==== DATA RECORDS ====

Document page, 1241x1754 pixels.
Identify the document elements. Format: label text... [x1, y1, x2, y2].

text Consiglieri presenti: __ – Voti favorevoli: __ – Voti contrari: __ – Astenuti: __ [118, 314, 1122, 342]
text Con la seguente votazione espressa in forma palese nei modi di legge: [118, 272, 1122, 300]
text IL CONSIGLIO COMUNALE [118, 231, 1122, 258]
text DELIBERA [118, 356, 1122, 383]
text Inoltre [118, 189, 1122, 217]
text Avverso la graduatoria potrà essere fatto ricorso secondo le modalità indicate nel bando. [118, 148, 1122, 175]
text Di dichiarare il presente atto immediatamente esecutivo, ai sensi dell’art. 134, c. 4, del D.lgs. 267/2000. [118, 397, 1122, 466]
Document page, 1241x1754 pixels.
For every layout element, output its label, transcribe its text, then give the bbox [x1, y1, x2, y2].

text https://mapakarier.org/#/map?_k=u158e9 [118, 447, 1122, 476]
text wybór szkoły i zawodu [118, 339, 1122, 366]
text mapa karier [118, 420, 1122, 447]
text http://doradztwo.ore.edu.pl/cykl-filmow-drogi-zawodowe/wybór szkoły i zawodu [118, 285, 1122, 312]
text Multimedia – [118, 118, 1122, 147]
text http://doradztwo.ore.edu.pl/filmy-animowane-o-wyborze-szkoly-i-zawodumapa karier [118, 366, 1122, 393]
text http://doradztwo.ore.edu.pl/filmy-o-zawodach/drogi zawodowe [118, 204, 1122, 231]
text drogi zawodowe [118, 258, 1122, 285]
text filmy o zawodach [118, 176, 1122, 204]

====

__WHAT THE TASK REQUIRES__: Rewrite the rows above, switching every "pixels" to "px" and keeping everything else the same.

__REPLY TO THE TASK__:
Document page, 1241x1754 px.
Identify the document elements. Format: label text... [x1, y1, x2, y2].

text Consiglieri presenti: __ – Voti favorevoli: __ – Voti contrari: __ – Astenuti: __ [118, 314, 1122, 342]
text Con la seguente votazione espressa in forma palese nei modi di legge: [118, 272, 1122, 300]
text IL CONSIGLIO COMUNALE [118, 231, 1122, 258]
text DELIBERA [118, 356, 1122, 383]
text Inoltre [118, 189, 1122, 217]
text Avverso la graduatoria potrà essere fatto ricorso secondo le modalità indicate nel bando. [118, 148, 1122, 175]
text Di dichiarare il presente atto immediatamente esecutivo, ai sensi dell’art. 134, c. 4, del D.lgs. 267/2000. [118, 397, 1122, 466]
Document page, 1241x1754 px.
For every layout element, output its label, transcribe its text, then give the bbox [x1, y1, x2, y2].

text https://mapakarier.org/#/map?_k=u158e9 [118, 447, 1122, 476]
text wybór szkoły i zawodu [118, 339, 1122, 366]
text mapa karier [118, 420, 1122, 447]
text http://doradztwo.ore.edu.pl/cykl-filmow-drogi-zawodowe/wybór szkoły i zawodu [118, 285, 1122, 312]
text Multimedia – [118, 118, 1122, 147]
text http://doradztwo.ore.edu.pl/filmy-animowane-o-wyborze-szkoly-i-zawodumapa karier [118, 366, 1122, 393]
text http://doradztwo.ore.edu.pl/filmy-o-zawodach/drogi zawodowe [118, 204, 1122, 231]
text drogi zawodowe [118, 258, 1122, 285]
text filmy o zawodach [118, 176, 1122, 204]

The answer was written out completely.